Citizenship bill stuck in SAGGC

Kathmandu, August 3

The new citizenship bill continues to remains stuck in the State Affairs and Good Governance Committee of the House of Representatives, although the government had registered it in the Parliament on 7 August 2018.

The HoR panel had formed a sub-panel to forge consensus, but that remains elusive.

SAGG Chair Shashi Shrestha said she could not say if the Parliament would pass the bill in the ongoing budget session.

If passed, this bill could ease the process of issuing citizenship to those who qualify, especially children of citizens by birth who have been waiting for more than three years to obtain citizenship.

Senior Advocate Surendra Kumar Mahto said the state as the guardian of all citizens, had the responsibility of ending the deadlock on citizenship bill. “No argument can justify delay in passing the citizenship bill, especially when the Supreme Court has also stayed issuance of citizenship cards to children of citizens by birth,” he said.

“SAGGC says it wants consensus among top leaders of major parties, but I do not think consensus will emerge on citizenship issues,” Mahto said, adding that when parties sought to forge consensus in the first Constituent Assembly, they failed and ultimately the CA was dissolved.
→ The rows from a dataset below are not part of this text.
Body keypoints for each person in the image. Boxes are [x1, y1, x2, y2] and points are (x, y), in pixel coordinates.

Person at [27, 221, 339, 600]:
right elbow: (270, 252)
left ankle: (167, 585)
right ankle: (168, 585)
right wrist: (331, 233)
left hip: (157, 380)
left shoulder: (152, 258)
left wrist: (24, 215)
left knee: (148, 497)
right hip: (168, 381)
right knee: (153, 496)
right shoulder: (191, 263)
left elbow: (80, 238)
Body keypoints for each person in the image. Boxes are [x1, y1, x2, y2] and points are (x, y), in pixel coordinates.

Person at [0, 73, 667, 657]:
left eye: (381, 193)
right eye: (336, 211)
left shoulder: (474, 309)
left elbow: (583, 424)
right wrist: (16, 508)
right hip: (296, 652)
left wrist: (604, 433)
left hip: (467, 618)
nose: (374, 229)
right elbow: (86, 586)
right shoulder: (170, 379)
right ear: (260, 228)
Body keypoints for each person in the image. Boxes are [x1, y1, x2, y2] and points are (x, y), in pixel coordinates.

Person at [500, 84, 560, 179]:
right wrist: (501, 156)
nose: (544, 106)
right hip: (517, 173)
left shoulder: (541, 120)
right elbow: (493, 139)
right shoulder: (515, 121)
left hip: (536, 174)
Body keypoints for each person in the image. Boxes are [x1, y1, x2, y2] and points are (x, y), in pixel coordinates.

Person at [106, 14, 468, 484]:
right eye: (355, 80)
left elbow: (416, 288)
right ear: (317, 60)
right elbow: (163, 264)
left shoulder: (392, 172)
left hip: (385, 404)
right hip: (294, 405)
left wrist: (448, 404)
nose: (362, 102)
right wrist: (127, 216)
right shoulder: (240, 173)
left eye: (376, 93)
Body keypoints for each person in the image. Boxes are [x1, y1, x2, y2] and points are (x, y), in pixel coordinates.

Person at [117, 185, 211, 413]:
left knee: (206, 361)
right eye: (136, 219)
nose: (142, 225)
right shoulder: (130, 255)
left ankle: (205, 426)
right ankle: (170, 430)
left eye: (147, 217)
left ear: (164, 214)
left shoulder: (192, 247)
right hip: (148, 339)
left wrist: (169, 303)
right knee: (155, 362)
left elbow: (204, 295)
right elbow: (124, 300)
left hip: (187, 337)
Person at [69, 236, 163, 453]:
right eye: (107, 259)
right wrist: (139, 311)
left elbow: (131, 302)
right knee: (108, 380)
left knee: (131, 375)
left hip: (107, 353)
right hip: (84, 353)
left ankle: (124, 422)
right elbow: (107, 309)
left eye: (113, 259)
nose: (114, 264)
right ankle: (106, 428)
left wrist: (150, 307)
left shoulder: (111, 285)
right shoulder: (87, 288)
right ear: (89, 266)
Mahto said when the major parties wanted to frame the new constitution in the second CA on the basis of majority, nobody stopped them then. If they wish to pass the citizenship bill this time, nobody will stop them now.
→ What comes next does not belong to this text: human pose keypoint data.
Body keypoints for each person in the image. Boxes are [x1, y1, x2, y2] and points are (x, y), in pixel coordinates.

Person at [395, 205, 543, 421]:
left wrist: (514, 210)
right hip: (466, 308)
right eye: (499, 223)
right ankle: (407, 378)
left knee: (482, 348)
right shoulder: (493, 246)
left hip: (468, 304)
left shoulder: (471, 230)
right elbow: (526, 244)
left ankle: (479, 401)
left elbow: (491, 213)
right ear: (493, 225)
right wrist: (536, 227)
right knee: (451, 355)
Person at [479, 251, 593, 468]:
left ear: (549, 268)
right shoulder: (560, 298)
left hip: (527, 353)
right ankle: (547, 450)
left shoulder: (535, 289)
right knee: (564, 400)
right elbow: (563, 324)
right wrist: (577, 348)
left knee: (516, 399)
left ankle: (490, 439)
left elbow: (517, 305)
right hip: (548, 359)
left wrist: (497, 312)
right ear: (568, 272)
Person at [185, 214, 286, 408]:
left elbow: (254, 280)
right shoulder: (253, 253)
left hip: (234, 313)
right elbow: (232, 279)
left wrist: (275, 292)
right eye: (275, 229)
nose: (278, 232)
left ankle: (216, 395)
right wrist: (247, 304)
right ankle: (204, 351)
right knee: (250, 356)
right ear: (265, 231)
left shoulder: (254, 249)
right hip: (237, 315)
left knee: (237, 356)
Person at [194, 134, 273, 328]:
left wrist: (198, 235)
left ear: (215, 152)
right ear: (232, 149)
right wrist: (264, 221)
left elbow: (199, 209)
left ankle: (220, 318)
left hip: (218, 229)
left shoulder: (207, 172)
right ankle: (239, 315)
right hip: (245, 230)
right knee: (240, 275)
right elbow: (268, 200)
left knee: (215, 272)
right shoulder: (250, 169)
Mahto said some lawmakers’ argument that the current provisions under which foreign women married to Nepali men obtained naturalised citizenship certificate immediately after marriage lacked merit as there was no research or evidence that could suggest that the existing provisions created any problem or harmed national interest.

“A human becomes a non-person in the absence of citizenship certificate. Without citizenship, a person cannot get a job, nor can s/he open bank account or obtain driving licence. The state should therefore feel the urgency of the situation and enact a new citizenship law,”

Mahto said and added that even in the absence of new citizenship law, there was no bar on issuing citizenship to children of citizens by birth.

“The constitution clearly stipulates that children of citizens by birth are entitled to citizenship by descent,” he argued.

Human Rights lawyer Mohan Kumar Karna said political parties were deliberately delaying passage of the citizenship bill.

Member of NHRC Mohna Ansari said that while the Parliament was within its right to thoroughly discuss any bill, it should not prolong the process with regard to the citizenship bill. She said citizenship was linked to enjoyment of fundamental rights and hence delay in enactment of a new citizenship bill was adversely affecting citizens’ rights.

“There are some people who say citizenship issues can have long term effects on the country, but they do not know about the serious challenges stateless people can pose to the country,” she said and added that if people were rendered stateless, they could develop negative feelings towards the country and consequently they could pose serious challenges to the country in the long term,” she argued.

Rastriya Janata Party-Nepal lawmaker Laxman Lal Karna said major parties were deliberately delaying enactment of citizenship bill.

He said some rights activists were demanding that the words of the citizenship bill be changed beyond the sanction of the constitution.

“There are over six to seven lakh people in all the regions, including the hills, who have not been able to obtain citizenship due to lack of a new law,” Karna said.